Fleeting short thoughts this morning, at work. Glancing out the library window, at a Bruegelish autumn scene : snow on the rooftops, the Unitarian steeple. Low clouds roving up from the south (Narragansett Bay); a few flickers of gold leaf flaking off the maple trees; huddled shrouded monkish people walking by, leaning into the wind.
The recurrent, obscure & pleasant fantasy-sensation of drifting into the seamless continuum of a Bruegel landscape. Or is it a sense of heavy stones dusted with snow in the Middle Ages. Or is it a sense of a time-warp, an anachronism, a synchronicity. Or is it just an imaginary (willfully imagined) feeling of stillness : of Time slowing down, the wheel coming to a halt.
Forgive me for my self-indulgence here; maybe I'm just an old monkish librarian. Thinking this morning of one of Jesus' parables of the kingdom of heaven (& I've probably got it slightly wrong, you'd better look it up). Here's my rough paraphrase :
The Kingdom of God is as when a rich householder throws a wedding feast. He invites all his friends, all the rich & powerful & intelligent, the priests, the scribes, the lords; but nobody shows up. So angrily he throw open the doors and invites everybody in : sinners, criminals, the sick, the homeless, the poor. & they flock inside, happily celebrate with their host. But one young man shows up without a wedding outfit : the servants of the householder confront him : "What? No wedding suit?" & toss him out. & so it will be for each & all, when the Eternal comes upon you.
"When the Eternal comes." What does this mean?

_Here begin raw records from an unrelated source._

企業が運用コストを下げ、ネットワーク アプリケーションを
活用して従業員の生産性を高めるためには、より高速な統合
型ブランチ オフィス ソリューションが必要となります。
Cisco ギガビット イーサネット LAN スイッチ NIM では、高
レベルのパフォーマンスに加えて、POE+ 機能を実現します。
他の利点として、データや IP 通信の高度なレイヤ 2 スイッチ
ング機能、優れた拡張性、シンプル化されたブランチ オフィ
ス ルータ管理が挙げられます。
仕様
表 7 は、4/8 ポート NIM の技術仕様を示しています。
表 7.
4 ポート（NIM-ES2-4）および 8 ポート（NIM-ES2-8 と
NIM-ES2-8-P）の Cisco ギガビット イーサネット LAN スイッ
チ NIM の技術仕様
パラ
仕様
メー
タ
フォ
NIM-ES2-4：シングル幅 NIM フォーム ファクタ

To repeat : I think Jesus believed he was the Messiah, the Son of the Most High - & understood what it meant, its implications. One of those consequences was that "in his name" - in his name - salvation, healing & blessings were coming into the world. What was "his name"? Among other things, it was the sign of his individual personhood. Through the action of God coming into the world as an actual person, the form of the individual human life, the life of the person, is blessed, is made holy. As it's been put in another way : Man as the original Adamic "image of God" is cleaned, polished and restored through the "name" (the personhood) of Jesus.
Once he began his "public" career, Jesus lived his life as a sacrificial priest, making a sacrifice of his life : & in doing so, every such public act became symbolic, a dramatic sign. The life he lived became framed within the aegis of its end : he was moving toward his own death, he was moving into the dimension of eternity.
And there must be an "eternal" dimension to every person's life. The Bible, the "Word", sets up a kind of light-reflective mirror. On the one hand, we see the outward, "objective" traces of the historical record, the chronicle of the radiating vibrations from Jesus' actual life on earth. On the other hand, in the mirror of the word, we sense the inward meaning of the Gospel message as it impinges on own personal consciousness (within our "subjectivity"). A curious doubleness, a complementarity of inner & outer weaves itself together in this "mirror" Logos.
I'm looking out the window, at the wintry Bruegel-world. Sensing strange oneness, underlying time & distance : like these dark red-gold leaves, flying, floating & clustering everywhere, pervasive, omnipresent - under a worn old lamb-statue, leaning out from a cathedral door. "When the Eternal comes..." (will I have my wedding coat?).